**DESCRIPTION OF THE TASK**.
Turn every line of text in the listing below into a numbered list, skipping any blank lines. Leave the pictures out of your answer.

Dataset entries
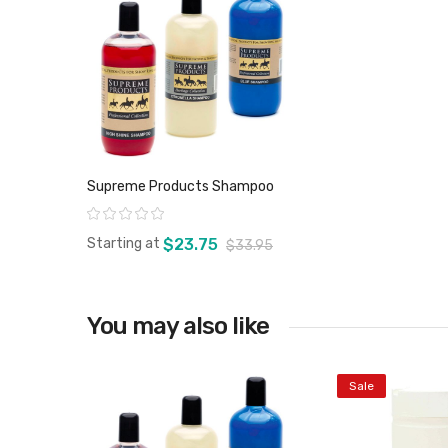
Supreme Products Shampoo
Rating:
Starting at
$23.75
$33.95
You may also like
View product
Sale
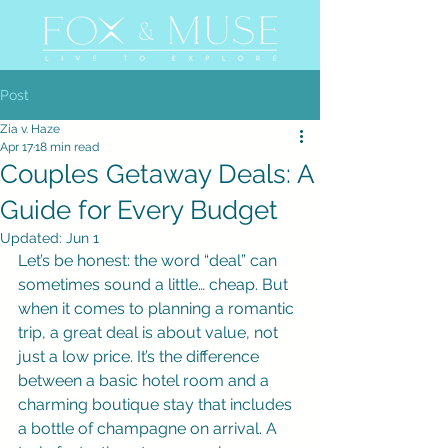
Post
Zia v. Haze
Apr 17
18 min read
Couples Getaway Deals: A
Guide for Every Budget
Updated:
Jun 1
Let’s be honest: the word “deal” can 
sometimes sound a little… cheap. But 
when it comes to planning a romantic 
trip, a great deal is about value, not 
just a low price. It’s the difference 
between a basic hotel room and a 
charming boutique stay that includes 
a bottle of champagne on arrival. A 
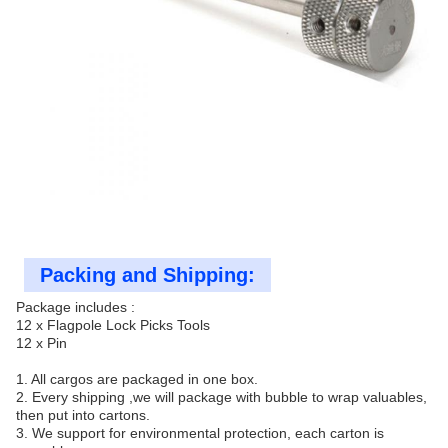
Packing and Shipping:
Package includes :
12 x Flagpole Lock Picks Tools
12 x Pin
1. All cargos are packaged in one box.
2. Every shipping ,we will package with bubble to wrap valuables,
then put into cartons.
3. We support for environmental protection, each carton is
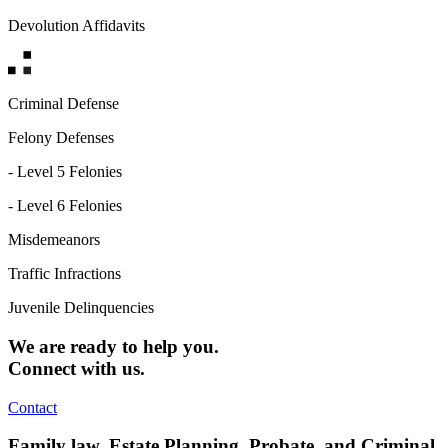
Devolution Affidavits
Criminal Defense
Felony Defenses
- Level 5 Felonies
- Level 6 Felonies
Misdemeanors
Traffic Infractions
Juvenile Delinquencies
We are ready to help you.
Connect with us.
Contact
Family law, Estate Planning, Probate, and Criminal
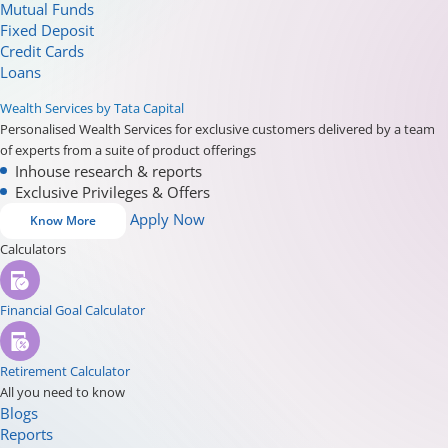
Mutual Funds
Fixed Deposit
Credit Cards
Loans
Wealth Services by Tata Capital
Personalised Wealth Services for exclusive customers delivered by a team
of experts from a suite of product offerings
Inhouse research & reports
Exclusive Privileges & Offers
Apply Now
Know More
Calculators
Financial Goal Calculator
Retirement Calculator
All you need to know
Blogs
Reports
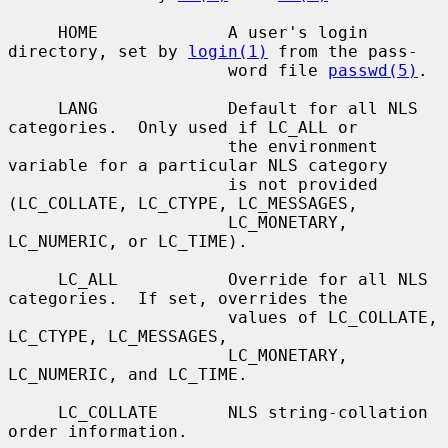
     HOME             A user's login 
directory, set by 
login(1)
 from the pass-

                      word file 
passwd(5)
.

     LANG             Default for all NLS 
categories.  Only used if LC_ALL or

                      the environment 
variable for a particular NLS category

                      is not provided 
(LC_COLLATE, LC_CTYPE, LC_MESSAGES,

                      LC_MONETARY, 
LC_NUMERIC, or LC_TIME).

     LC_ALL           Override for all NLS 
categories.  If set, overrides the

                      values of LC_COLLATE, 
LC_CTYPE, LC_MESSAGES,

                      LC_MONETARY, 
LC_NUMERIC, and LC_TIME.

     LC_COLLATE       NLS string-collation 
order information.
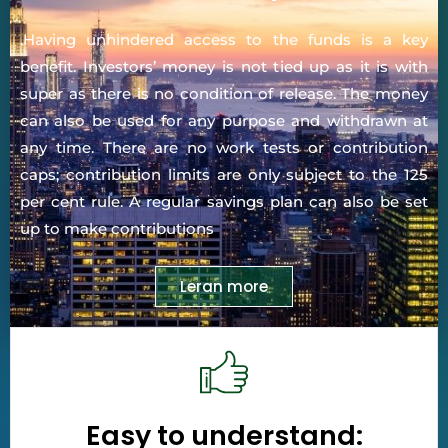
.Having unhindered access to the funds is a key
benefit. Investors’ money is not tied up as it is with
super as there is no condition of release. The money
can also be used for any purpose and withdrawn at
any time. There are no work tests or contribution
caps; contribution limits are only subject to the 125
per cent rule. A regular savings plan can also be set
up to make contributions
Leran more
Easy to understand:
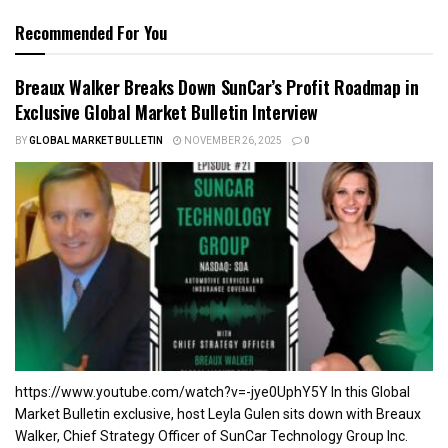
Recommended For You
Breaux Walker Breaks Down SunCar’s Profit Roadmap in
Exclusive Global Market Bulletin Interview
BY
GLOBAL MARKET BULLETIN
NOVEMBER 26, 2025
0
https://www.youtube.com/watch?v=-jye0UphY5Y In this Global
Market Bulletin exclusive, host Leyla Gulen sits down with Breaux
Walker, Chief Strategy Officer of SunCar Technology Group Inc.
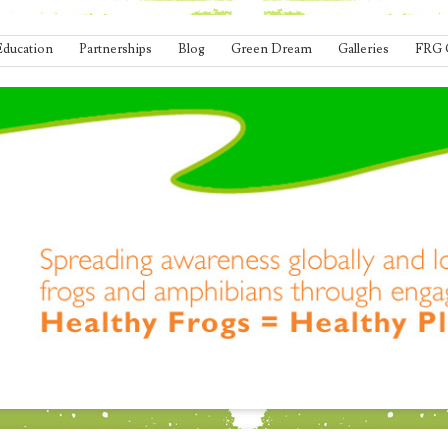
Education
Partnerships
Blog
Green Dream
Galleries
FRG 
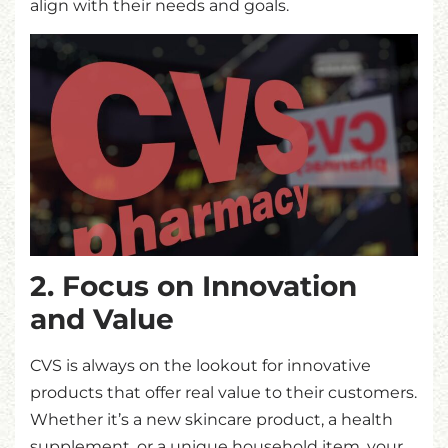
align with their needs and goals.
2. Focus on Innovation
and Value
CVS is always on the lookout for innovative
products that offer real value to their customers.
Whether it’s a new skincare product, a health
supplement, or a unique household item, your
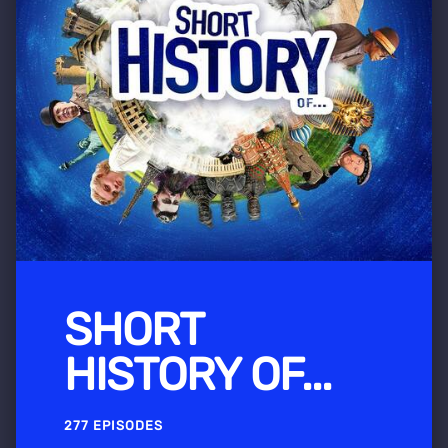
SHORT
HISTORY OF...
277 EPISODES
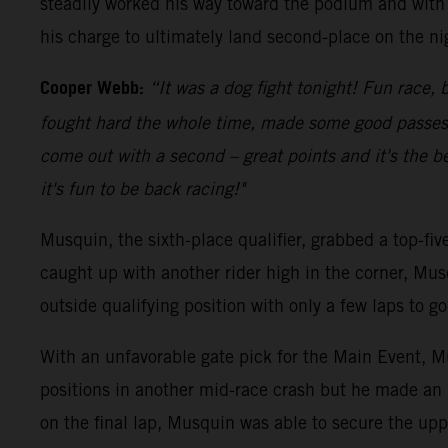
steadily worked his way toward the podium and with 
his charge to ultimately land second-place on the ni
Cooper Webb:
“It was a dog fight tonight! Fun race, b
fought hard the whole time, made some good passes an
come out with a second – great points and it's the be
it's fun to be back racing!"
Musquin, the sixth-place qualifier, grabbed a top-fi
caught up with another rider high in the corner, Mus
outside qualifying position with only a few laps to 
With an unfavorable gate pick for the Main Event, Mu
positions in another mid-race crash but he made an 
on the final lap, Musquin was able to secure the upp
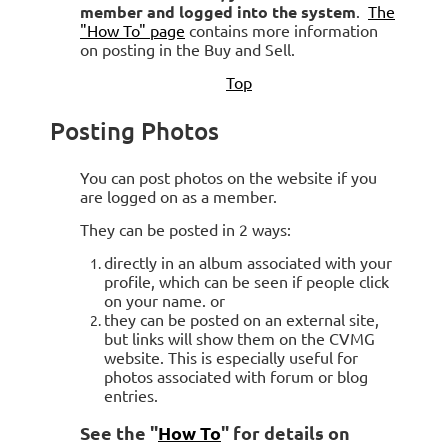
member and logged into the system
.
The
"How To" page
contains more information
on posting in the Buy and Sell.
Top
Posting Photos
You can post photos on the website if you
are logged on as a member.
They can be posted in 2 ways:
directly in an album associated with your
profile, which can be seen if people click
on your name. or
they can be posted on an external site,
but links will show them on the CVMG
website. This is especially useful for
photos associated with forum or blog
entries.
See the "
How To
" for details on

**REPLY**.
1. Supreme Products Shampoo
2. Rating:
3. Starting at
4. $23.75
5. $33.95
6. You may also like
7. View product
8. Sale
9. Post
10. Zia v. Haze
11. Apr 17
12. 18 min read
13. Couples Getaway Deals: A
14. Guide for Every Budget
15. Updated:
16. Jun 1
17. Let’s be honest: the word “deal” can 
18. sometimes sound a little… cheap. But 
19. when it comes to planning a romantic 
20. trip, a great deal is about value, not 
21. just a low price. It’s the difference 
22. between a basic hotel room and a 
23. charming boutique stay that includes 
24. a bottle of champagne on arrival. A 
25. Packing and Shipping:
26. Package includes :
27. 12 x Flagpole Lock Picks Tools
28. 12 x Pin
29. 1. All cargos are packaged in one box.
30. 2. Every shipping ,we will package with bubble to wrap valuables,
31. then put into cartons.
32. 3. We support for environmental protection, each carton is
33. Devolution Affidavits
34. Criminal Defense
35. Felony Defenses
36. - Level 5 Felonies
37. - Level 6 Felonies
38. Misdemeanors
39. Traffic Infractions
40. Juvenile Delinquencies
41. We are ready to help you.
42. Connect with us.
43. Contact
44. Family law, Estate Planning, Probate, and Criminal
45. Mutual Funds
46. Fixed Deposit
47. Credit Cards
48. Loans
49. Wealth Services by Tata Capital
50. Personalised Wealth Services for exclusive customers delivered by a team
51. of experts from a suite of product offerings
52. Inhouse research & reports
53. Exclusive Privileges & Offers
54. Apply Now
55. Know More
56. Calculators
57. Financial Goal Calculator
58. Retirement Calculator
59. All you need to know
60. Blogs
61. Reports
62.      HOME             A user's login 
63. directory, set by 
64. login(1)
65.  from the pass-
66.                       word file 
67. passwd(5)
68. .
69.      LANG             Default for all NLS 
70. categories.  Only used if LC_ALL or
71.                       the environment 
72. variable for a particular NLS category
73.                       is not provided 
74. (LC_COLLATE, LC_CTYPE, LC_MESSAGES,
75.                       LC_MONETARY, 
76. LC_NUMERIC, or LC_TIME).
77.      LC_ALL           Override for all NLS 
78. categories.  If set, overrides the
79.                       values of LC_COLLATE, 
80. LC_CTYPE, LC_MESSAGES,
81.                       LC_MONETARY, 
82. LC_NUMERIC, and LC_TIME.
83.      LC_COLLATE       NLS string-collation 
84. order information.
85. .Having unhindered access to the funds is a key
86. benefit. Investors’ money is not tied up as it is with
87. super as there is no condition of release. The money
88. can also be used for any purpose and withdrawn at
89. any time. There are no work tests or contribution
90. caps; contribution limits are only subject to the 125
91. per cent rule. A regular savings plan can also be set
92. up to make contributions
93. Leran more
94. Easy to understand:
95. Recommended For You
96. Breaux Walker Breaks Down SunCar’s Profit Roadmap in
97. Exclusive Global Market Bulletin Interview
98. BY
99. GLOBAL MARKET BULLETIN
100. NOVEMBER 26, 2025
101. 0
102. https://www.youtube.com/watch?v=-jye0UphY5Y In this Global
103. Market Bulletin exclusive, host Leyla Gulen sits down with Breaux
104. Walker, Chief Strategy Officer of SunCar Technology Group Inc.
105. Education
106. Partnerships
107. Blog
108. Green Dream
109. Galleries
110. FRG 
111. align with their needs and goals.
112. 2. Focus on Innovation
113. and Value
114. CVS is always on the lookout for innovative
115. products that offer real value to their customers.
116. Whether it’s a new skincare product, a health
117. supplement, or a unique household item, your
118. SHORT
119. HISTORY OF...
120. 277 EPISODES
121. steadily worked his way toward the podium and with 
122. his charge to ultimately land second-place on the ni
123. Cooper Webb:
124. “It was a dog fight tonight! Fun race, b
125. fought hard the whole time, made some good passes an
126. come out with a second – great points and it's the be
127. it's fun to be back racing!"
128. Musquin, the sixth-place qualifier, grabbed a top-fi
129. caught up with another rider high in the corner, Mus
130. outside qualifying position with only a few laps to 
131. With an unfavorable gate pick for the Main Event, Mu
132. positions in another mid-race crash but he made an 
133. on the final lap, Musquin was able to secure the upp
134. member and logged into the system
135. .
136. The
137. "How To" page
138. contains more information
139. on posting in the Buy and Sell.
140. Top
141. Posting Photos
142. You can post photos on the website if you
143. are logged on as a member.
144. They can be posted in 2 ways:
145. directly in an album associated with your
146. profile, which can be seen if people click
147. on your name. or
148. they can be posted on an external site,
149. but links will show them on the CVMG
150. website. This is especially useful for
151. photos associated with forum or blog
152. entries.
153. See the "
154. How To
155. " for details on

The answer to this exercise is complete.